→ **Work to do**
Write out the items verbatim, beginning at the first line and ending with the line that contains "Dot at: (303, 234)", with both of those lines included.

→ **Task material**
## begin

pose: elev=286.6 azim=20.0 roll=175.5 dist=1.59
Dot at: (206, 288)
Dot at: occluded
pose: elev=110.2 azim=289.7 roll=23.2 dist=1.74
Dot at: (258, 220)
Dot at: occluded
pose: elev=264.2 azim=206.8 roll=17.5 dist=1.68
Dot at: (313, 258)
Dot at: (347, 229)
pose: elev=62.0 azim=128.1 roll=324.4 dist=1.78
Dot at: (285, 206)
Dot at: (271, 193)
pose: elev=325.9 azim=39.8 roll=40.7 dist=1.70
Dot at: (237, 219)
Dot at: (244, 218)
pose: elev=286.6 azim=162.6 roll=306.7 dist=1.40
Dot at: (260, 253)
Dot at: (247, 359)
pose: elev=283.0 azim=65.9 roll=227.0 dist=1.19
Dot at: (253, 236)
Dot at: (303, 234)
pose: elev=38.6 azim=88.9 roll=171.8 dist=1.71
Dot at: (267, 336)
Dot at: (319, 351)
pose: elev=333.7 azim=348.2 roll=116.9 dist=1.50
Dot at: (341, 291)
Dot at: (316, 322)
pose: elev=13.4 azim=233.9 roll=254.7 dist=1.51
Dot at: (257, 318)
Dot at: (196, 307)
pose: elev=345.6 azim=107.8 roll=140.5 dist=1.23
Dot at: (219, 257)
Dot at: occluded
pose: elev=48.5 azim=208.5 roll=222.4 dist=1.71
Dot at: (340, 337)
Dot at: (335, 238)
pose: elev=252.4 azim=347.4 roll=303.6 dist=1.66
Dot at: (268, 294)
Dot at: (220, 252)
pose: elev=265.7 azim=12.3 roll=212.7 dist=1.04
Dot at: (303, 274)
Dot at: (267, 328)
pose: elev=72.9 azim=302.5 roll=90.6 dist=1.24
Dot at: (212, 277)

## end

→ **Answer to this problem**
pose: elev=286.6 azim=20.0 roll=175.5 dist=1.59
Dot at: (206, 288)
Dot at: occluded
pose: elev=110.2 azim=289.7 roll=23.2 dist=1.74
Dot at: (258, 220)
Dot at: occluded
pose: elev=264.2 azim=206.8 roll=17.5 dist=1.68
Dot at: (313, 258)
Dot at: (347, 229)
pose: elev=62.0 azim=128.1 roll=324.4 dist=1.78
Dot at: (285, 206)
Dot at: (271, 193)
pose: elev=325.9 azim=39.8 roll=40.7 dist=1.70
Dot at: (237, 219)
Dot at: (244, 218)
pose: elev=286.6 azim=162.6 roll=306.7 dist=1.40
Dot at: (260, 253)
Dot at: (247, 359)
pose: elev=283.0 azim=65.9 roll=227.0 dist=1.19
Dot at: (253, 236)
Dot at: (303, 234)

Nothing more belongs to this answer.